-- begin TEXT EXTRACT --

I'll apply your patch and try it. Probably can only do it for a few minutes
tomorrow evening though as the output is huge and we have only limited down
time availability.
 
-dg

-- 
David Gould   da...@sonic.net  510 536 1443510 282 0869
If simplicity worked, the world would be overrun with insects.

-- 
Sent via pgsql-hackers mailing list (pgsql-hackers@postgresql.org)
To make changes to your subscription:
http://www.postgresql.org/mailpref/pgsql-hackers


Re: [HACKERS] Re: PD_ALL_VISIBLE flag was incorrectly set happend during repeatable vacuum

2011-03-03 Thread daveg
On Thu, Mar 03, 2011 at 10:16:29AM +0200, Heikki Linnakangas wrote:
 On 03.03.2011 09:12, daveg wrote:
 Question: what would be the consequence of simply patching out the setting
 of this flag? Assuming that the incorrect PD_ALL_VISIBLE flag is the only
 problem (big assumption perhaps) then simply never setting it would at 
 least
 avoid the possibility of returning wrong answers, presumably at some
 performance cost. We possibly could live with that until we get a handle
 on the real cause and fix.
 
 Yes. With that assumption.
 
 If you really want to do that, I would suggest the attached patch 
 instead. This just disables the optimization in seqscans to trust it, so 
 an incorrectly set flag won't affect correctness of query results,  but 
 the flag is still set as usual and you still get the warnings so that we 
 can continue to debug the issue.

Thanks. I'll be applying this tomorrow and will send you some page images
to look at assuming it still does it.

-- end TEXT EXTRACT --
-- begin STORED DATA --

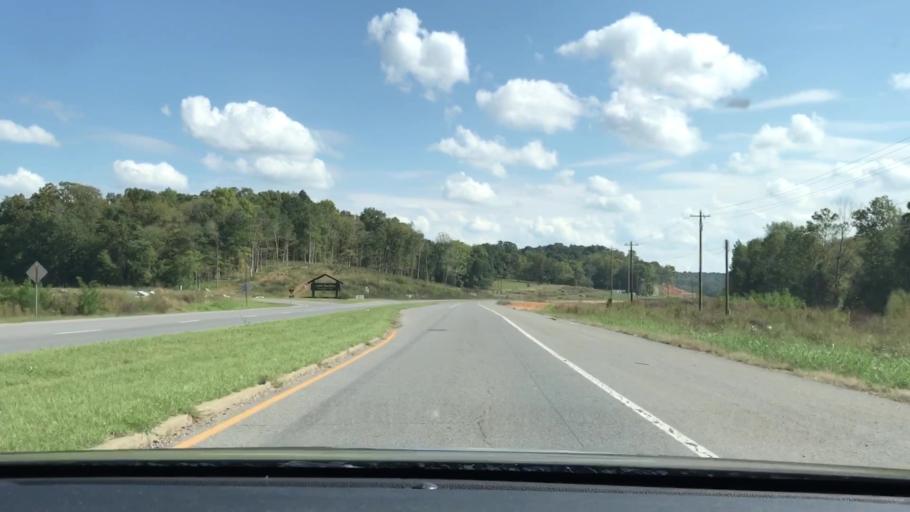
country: US
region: Kentucky
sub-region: Trigg County
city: Cadiz
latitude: 36.8051
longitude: -87.9290
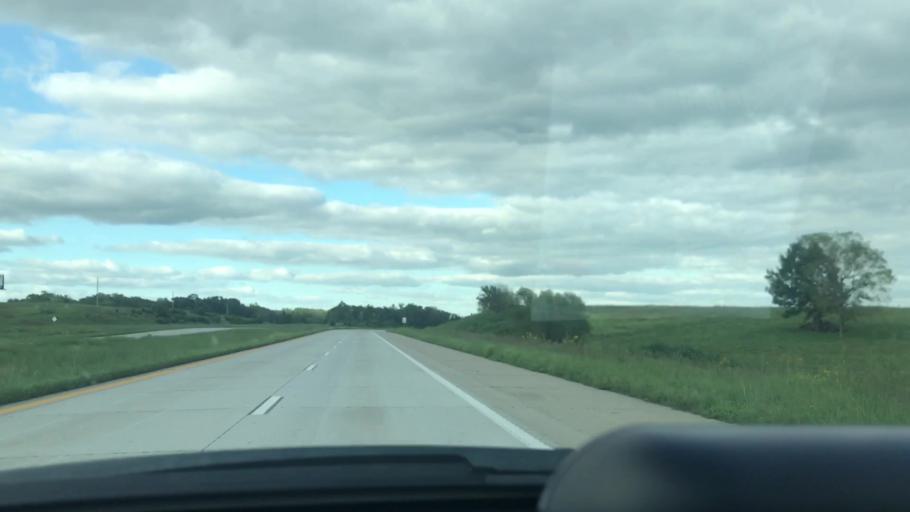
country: US
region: Missouri
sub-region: Benton County
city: Lincoln
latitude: 38.4436
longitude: -93.2942
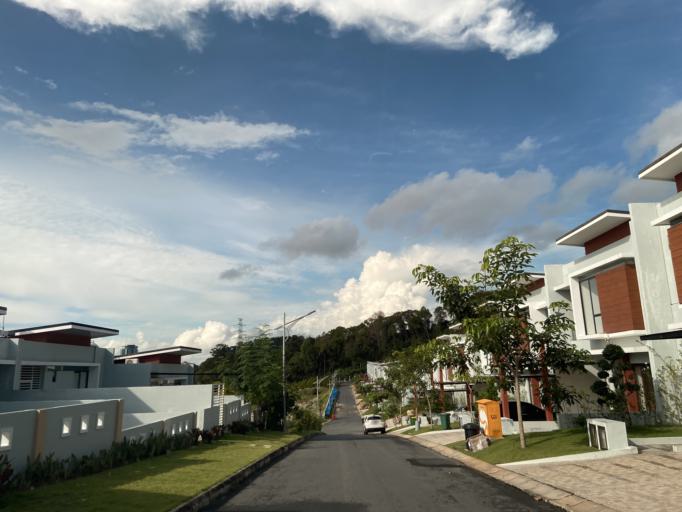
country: SG
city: Singapore
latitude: 1.0941
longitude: 104.0272
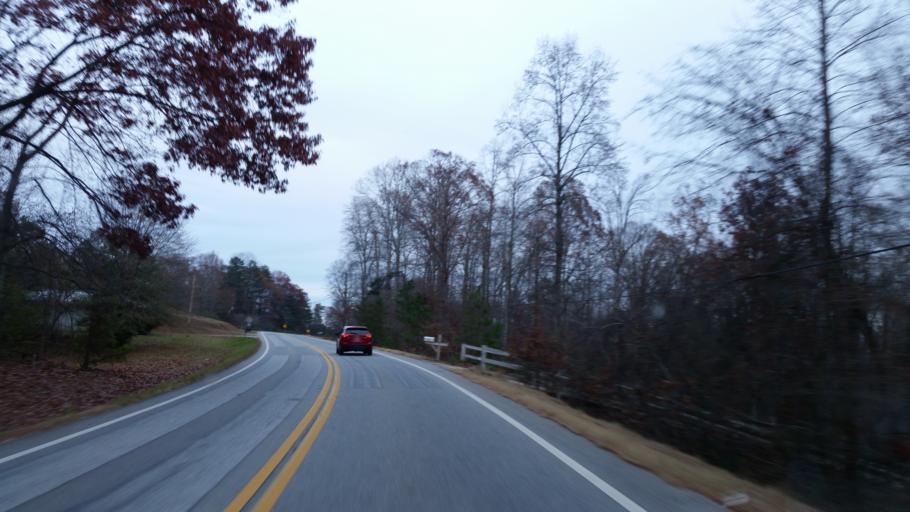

-- end STORED DATA --

Reproduce the part of the mailing-list thread above that runs from "I'll apply your" up to and including "time availability.".

I'll apply your patch and try it. Probably can only do it for a few minutes
tomorrow evening though as the output is huge and we have only limited down
time availability.